Data records section start
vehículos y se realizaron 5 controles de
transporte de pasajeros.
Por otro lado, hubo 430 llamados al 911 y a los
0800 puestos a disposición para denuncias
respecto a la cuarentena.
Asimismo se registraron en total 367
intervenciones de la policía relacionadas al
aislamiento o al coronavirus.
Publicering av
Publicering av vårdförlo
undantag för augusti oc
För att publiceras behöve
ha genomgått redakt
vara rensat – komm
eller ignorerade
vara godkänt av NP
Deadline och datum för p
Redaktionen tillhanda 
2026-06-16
Data records section end
Data records section start
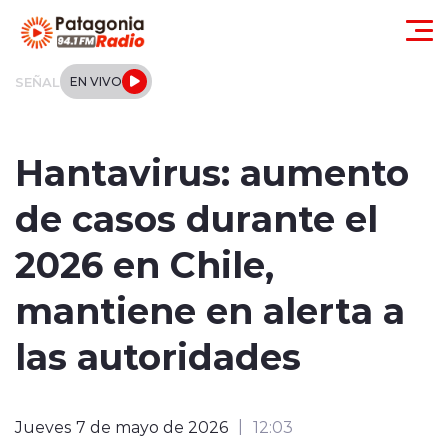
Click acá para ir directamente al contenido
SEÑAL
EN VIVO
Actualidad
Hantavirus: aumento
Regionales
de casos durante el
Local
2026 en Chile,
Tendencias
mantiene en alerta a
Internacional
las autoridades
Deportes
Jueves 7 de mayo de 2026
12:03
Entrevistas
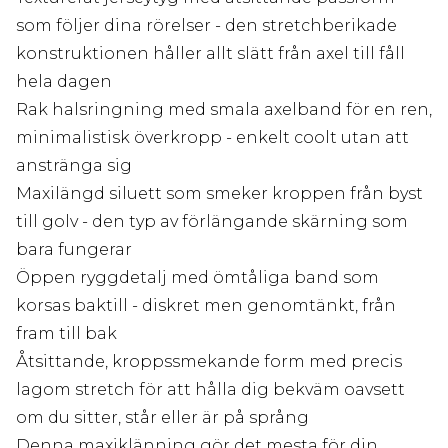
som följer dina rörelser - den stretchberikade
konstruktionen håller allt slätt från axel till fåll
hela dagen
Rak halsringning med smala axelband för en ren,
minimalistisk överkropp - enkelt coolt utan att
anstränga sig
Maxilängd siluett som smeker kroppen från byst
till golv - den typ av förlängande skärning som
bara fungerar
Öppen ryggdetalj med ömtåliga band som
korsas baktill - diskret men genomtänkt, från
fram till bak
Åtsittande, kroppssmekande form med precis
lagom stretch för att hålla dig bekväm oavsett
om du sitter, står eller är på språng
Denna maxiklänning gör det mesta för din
Data records section end
[Task directions]: For the word "eller", find all matching lines in the entries above and copy them out.

[Exercise output]:
eller ignorerade
om du sitter, står eller är på språng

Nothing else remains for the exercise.